(ASSIGNED TASK A) Transcribe part of the conversation transcript, starting at the words "Speaker 2: I think" and stopping after the words "I like that.".

(QUOTED PASSAGE)

^^^^^^^^^^^^^^^^

Speaker 2: I think by having the direct conversation, by standing up for yourself, by being really clear about your perspective on the situation and being really clear about your willingness to listen to compromise, to suggest solutions, but also to stay open to ones that you haven't considered
Speaker 2: if you really get shut down at that point, you're in such better shape having that next level discussion or talking to someone else about
Speaker 1: I like that, I like that.
Speaker 2: And I don't want to say that kate hasn't brought this up
Speaker 2: because she has,
Speaker 2: but it's been brought up in a sense of up down, up, Down, up, down,
Speaker 1: right, no middle ground here.

^^^^^^^^^^^^^^^^

(MATERIAL FOR THIS TASK)
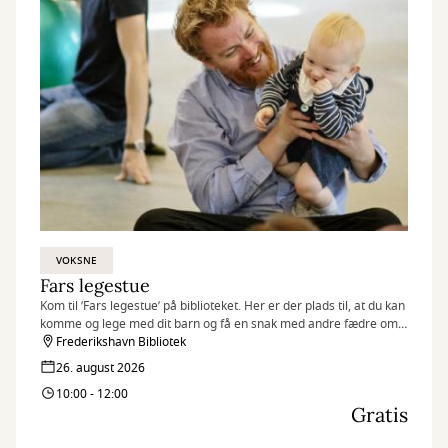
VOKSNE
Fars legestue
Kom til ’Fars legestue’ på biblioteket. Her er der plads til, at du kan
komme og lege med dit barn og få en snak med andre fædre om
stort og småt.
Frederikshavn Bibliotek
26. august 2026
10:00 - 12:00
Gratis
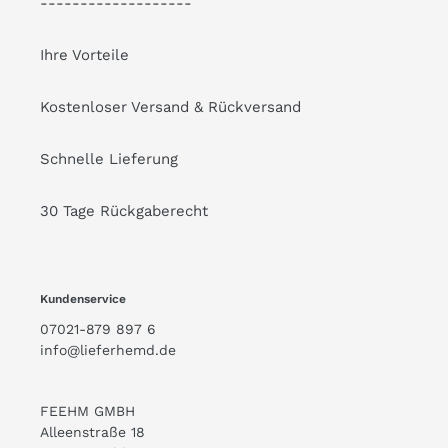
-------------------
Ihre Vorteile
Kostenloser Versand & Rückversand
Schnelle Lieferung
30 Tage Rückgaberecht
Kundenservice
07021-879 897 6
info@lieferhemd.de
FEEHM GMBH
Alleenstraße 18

^^^^^^^^^^^^^^^^

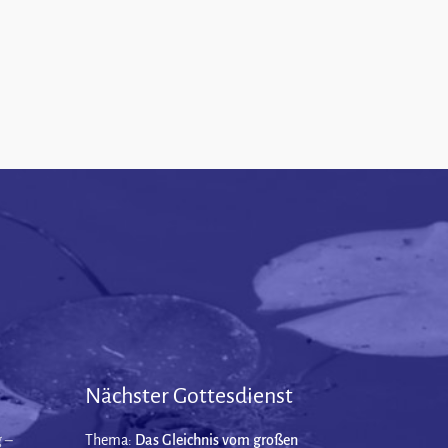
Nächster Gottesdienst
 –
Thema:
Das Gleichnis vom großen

^^^^^^^^^^^^^^^^

(ASSIGNED TASK B) Switch "Thema" to "Topic" in the listing lines that start at the line containing "Nächster Gottesdienst" and end after the line containing "Das Gleichnis vom großen". Rewrite only those lines, with everything else left as it is.

(RESULT A)
Speaker 2: I think by having the direct conversation, by standing up for yourself, by being really clear about your perspective on the situation and being really clear about your willingness to listen to compromise, to suggest solutions, but also to stay open to ones that you haven't considered
Speaker 2: if you really get shut down at that point, you're in such better shape having that next level discussion or talking to someone else about
Speaker 1: I like that, I like that.

(RESULT B)
Nächster Gottesdienst
 –
Topic:
Das Gleichnis vom großen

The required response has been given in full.